- Born: 1 February 1940 Naserpur, Sind Province, British India
- Died: 22 October 1986 (aged 46) India
- Other names: Sindhi Koil (Sindhi Cuckoo)
- Occupations: Playback singer, folk singer, actress
- Years active: 1960–1980

= Bhagwanti Navani =

Indian singer

Bhagwanti Navani (1 February 1940 – 22 October 1986) was an Indian singer and actress known for her work in Sindhi-language music and films. She was a folk as well as playback singer. Due to her melodious and sweet voice, she was popularly known as "Sindhi Koel" (Sindhi cuckoo). Her marriage songs, called "Laada" are popular in India and Pakistan. She appeared as the heroine in the film Sindhua Jay Kinaray and performed as a playback singer in eight films.

== Biography ==
Bhagwanti was born on 1 February 1940 in Karachi, Sindh, British India (now in Pakistan). Her parents were from Naserpur, a historic town of Sindh. Her father's name was Jassu Mal Navani and mother's name was Vishni Bai. She had three brothers and two sisters. She was only seven years old when Pakistan was created and she had to migrate to Bombay, India (now Mumbai) with her parents. At the time of migration, she was studying in the Indian Girls Primary School Karachi. In Mumbai, she studied at Kamala Girls' High School and then at the High School for Sindhis. She passed her matriculation examination in 1957.

She received formal music education at the Devghar Music School, Arun Sangeet Vidyala. Afterwards, she joined the People Theater Association where her musical talent flourished under the guidance of Kanu Ghosh and Kanu Ray. She was acknowledged as an exponent of Sindhi folk music such as Bhajans, Dohiras, Kalams, Orans, Lorries, Ladas, Sakhiyoon and Sahras, etc. She sang duets with Mahendra Kapoor, C. H. Atma, and other stalwarts of her time, along with singing for the Hindi film industry.

She was one of the most popular playback singers in Sindhi movies of the 1960s and 1970s. Those films included Jhulelal, Ladli, Sindhua Je Kinare, Shal Dhiar Na Jaman, Hojamalo, Kanwar Ram, Halu Ta Bhaji Haloon, and Pardesi Preetam.
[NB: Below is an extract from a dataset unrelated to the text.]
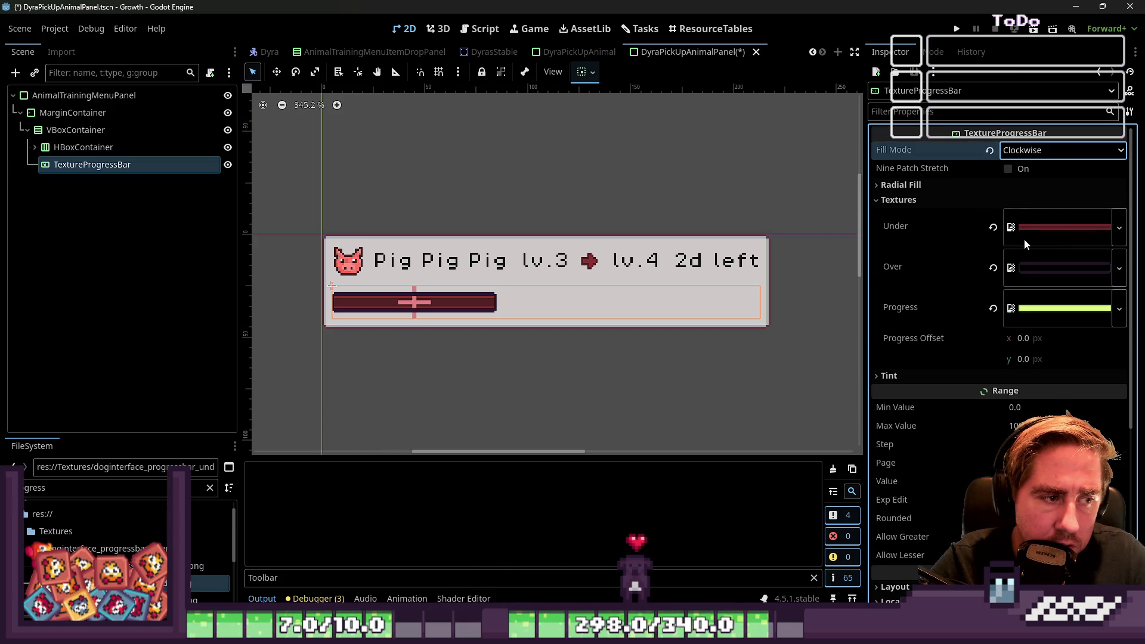
Step: Preview the fill with a test Value, then reset Value back to 0
{"action": "scroll", "coordinate": [1000, 406], "scroll_direction": "down", "scroll_amount": 2}
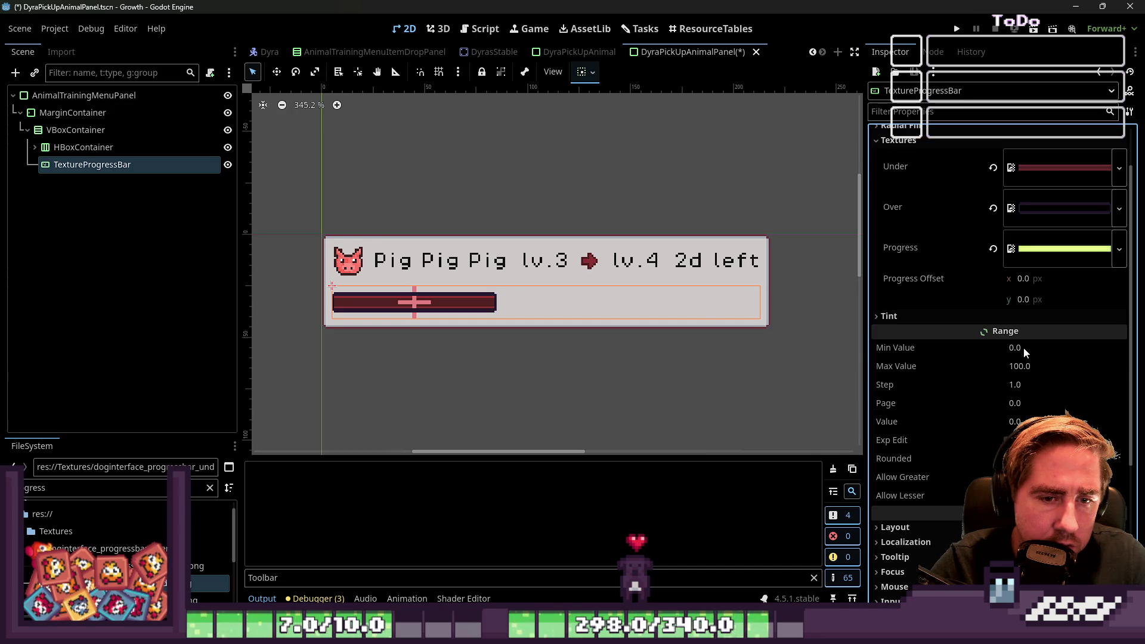
{"action": "left_click", "coordinate": [1034, 421]}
Bhagwanti was also a versatile actress. She was part of the Kalakar Mandel established by the prominent Sindhi language writer Gobind Malhi. She gave more than 3,000 stage performances in India and abroad. Her most popular plays were Mehman, Gustakhi Maaf, Tuhinjo so Muhinjo and Desh Ji Lalkar. She was Heroine in the famous 1968 Sindhi film Sindhua Je Kinare (On the Bank of the River Indus).

== Death ==
She died on 22 October 1986. In her memory, "Bhagwanti Navani Charitable Trust" was formed on 3 October 1987.